Once she was established as a star, she stopped recording for several years to stay home and raise her daughter. She recalls one low point when finances were so strained that she sold two guitars worth $5,000 to a man on the corner for $1,000 in order to provide Christmas for her child and family.
Even while she struggled, she wrote continuously, no more effectively than during the despair she was undergoing while turning out the gems in “Congo Square.” Just as the title song pays homage to the ghosts of slaves and the city’s fabled musicians who congregate there, so do other numbers tap the past. Her inspirations were artists like Aretha Franklin, Marvin Gaye and Isaac Hayes who touched her through their distinctive styles.

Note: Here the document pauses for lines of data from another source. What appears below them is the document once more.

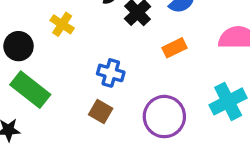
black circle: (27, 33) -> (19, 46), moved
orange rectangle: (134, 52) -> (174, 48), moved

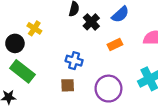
yellow cross: (62, 24) -> (34, 28), moved
brown square: (101, 112) -> (68, 85), turned -32

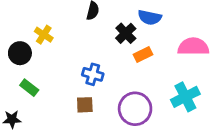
blue semicircle: (120, 14) -> (150, 17), turned 54
black cross: (91, 22) -> (126, 33), moved
green rectangle: (22, 71) -> (29, 88), size x0.6

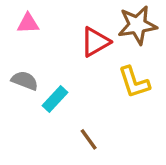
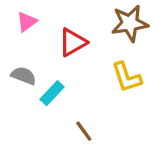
pink triangle: (28, 23) -> (27, 22), turned -35
red triangle: (95, 42) -> (73, 42), moved

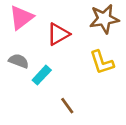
pink triangle: (27, 22) -> (21, 18), size x1.5

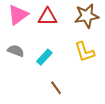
red triangle: (58, 34) -> (48, 17), moved, turned 30
cyan rectangle: (42, 75) -> (44, 57), moved

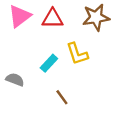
gray semicircle: (16, 51) -> (15, 80), moved
yellow L-shape: (85, 52) -> (77, 54), moved

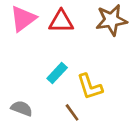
yellow L-shape: (77, 54) -> (90, 87), moved
gray semicircle: (15, 80) -> (22, 108), moved

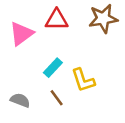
pink triangle: (23, 19) -> (21, 34), moved
brown line: (72, 112) -> (57, 98), moved

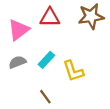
brown line: (57, 98) -> (45, 97), moved
gray semicircle: (20, 100) -> (17, 62), moved, turned -42

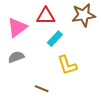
cyan rectangle: (46, 60) -> (55, 39), moved
brown line: (45, 97) -> (42, 89), turned -32

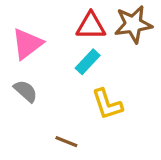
red triangle: (46, 16) -> (91, 26), moved
gray semicircle: (16, 57) -> (26, 91), turned 63

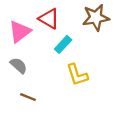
red triangle: (91, 26) -> (49, 19), moved, turned 30
brown line: (66, 142) -> (28, 97), moved

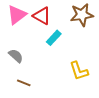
pink triangle: (20, 32) -> (17, 15), moved
yellow L-shape: (77, 75) -> (79, 71), moved

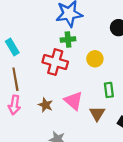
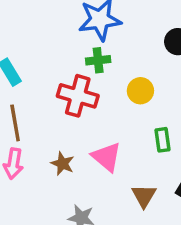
brown triangle: (97, 114) -> (144, 196), moved

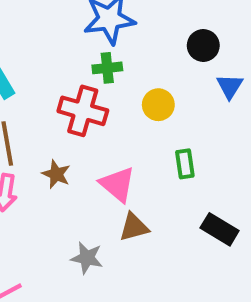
brown star: (63, 164) -> (56, 174), moved
brown triangle: (144, 196) -> (134, 227), moved, turned 44

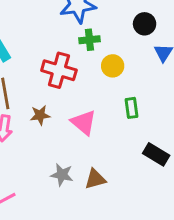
green cross: (107, 68) -> (89, 40), moved
brown star: (56, 174) -> (40, 115), turned -30
brown triangle: (134, 227) -> (95, 179), moved

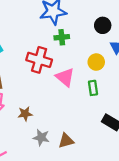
yellow circle: (113, 66) -> (96, 62), moved
brown star: (40, 115) -> (25, 114), moved
pink triangle: (84, 122) -> (65, 77), moved

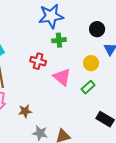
red cross: (39, 60) -> (38, 61), size x0.7
green rectangle: (93, 88) -> (88, 87), turned 56

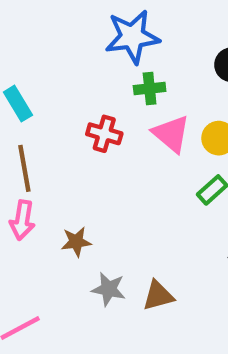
pink triangle: (62, 77) -> (171, 134), moved

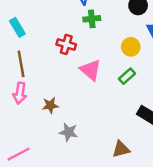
pink triangle: (171, 134) -> (91, 70), moved
brown triangle: (158, 296) -> (121, 149), moved

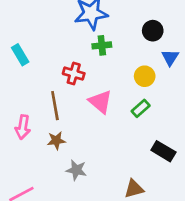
brown line: (21, 64) -> (55, 106), moved

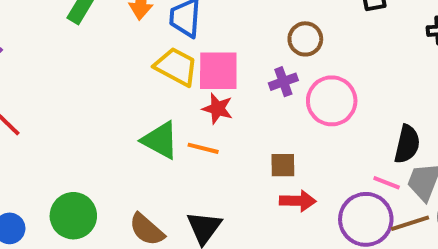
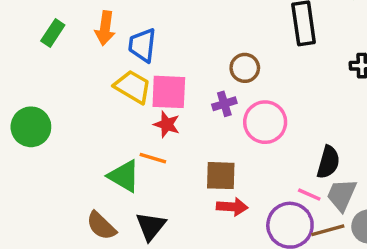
green triangle: (160, 140) -> (124, 176), moved
brown square: (283, 165) -> (221, 176), size x1.4
green circle: (73, 216) -> (31, 127), moved

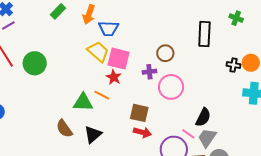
blue trapezoid: (142, 45) -> (109, 28), turned -105
green triangle: (124, 176) -> (83, 102), turned -40

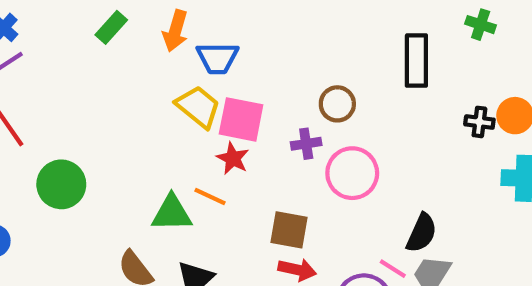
green circle: (35, 63) -> (61, 184), moved

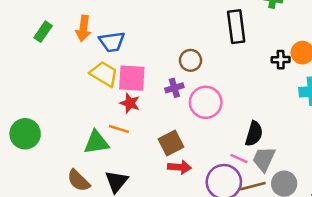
brown square: (289, 230) -> (171, 143), turned -30

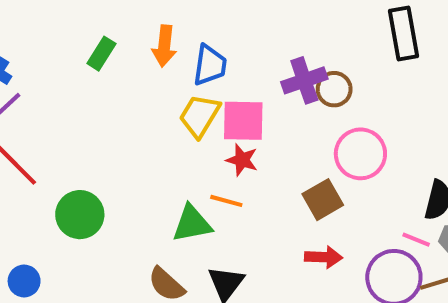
blue trapezoid: (112, 42) -> (210, 65), turned -72
yellow trapezoid: (104, 74) -> (200, 116), turned -88
purple cross: (174, 88) -> (304, 80), moved, size x1.5
brown square: (171, 143) -> (323, 200), moved

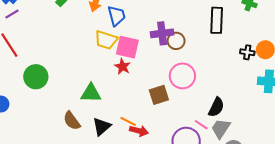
blue trapezoid: (210, 65) -> (117, 16), turned -35
yellow trapezoid: (200, 116) -> (106, 40), turned -115
orange line: (226, 201) -> (128, 121), moved
red arrow: (324, 257) -> (139, 131), moved

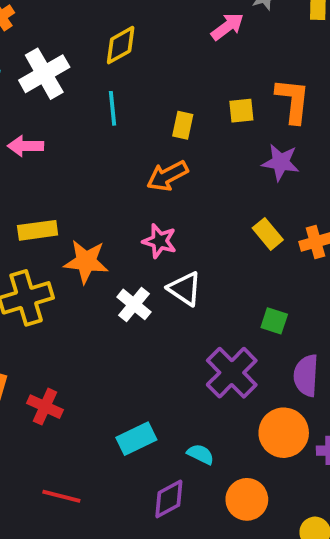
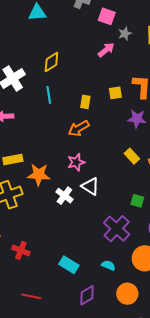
pink star: (160, 241) -> (76, 162), turned -30
cyan rectangle: (136, 439) -> (69, 265), turned 60
cyan semicircle: (201, 454) -> (108, 265), moved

“Milk and Honey” refers to John Lennon’s final album, “Soldier” is a tribute to those serving overseas, “Ms. Coretta” honors the wife of Martin Luther King and “The Rose and the Thorn” recognizes life’s trials and the eternal hope for a new dawn. Perhaps the most beautiful is “Milk ‘N’ Honey,” a duet with her talented daughter, Rose LeBeau, whose own career is soaring.
Few young performers today know that Teena Marie is responsible for improving the artists’ rights they enjoy. The Brockert (her surname) Initiative prohibits record companies from holding unreleased creative materials and barring the artist from taking them to another company.
“My father, who passed when I was 20, would have been proud that I stood my ground and accomplished this for my fellow artists,” she says.
Today her primary responsibility is as caregiver to her 86-year-old mother. The tour dates and recording sessions are few and far between, but Teena Marie remains the bundle of energy that marked her Motown days. As she points out, you can’t keep a good woman down.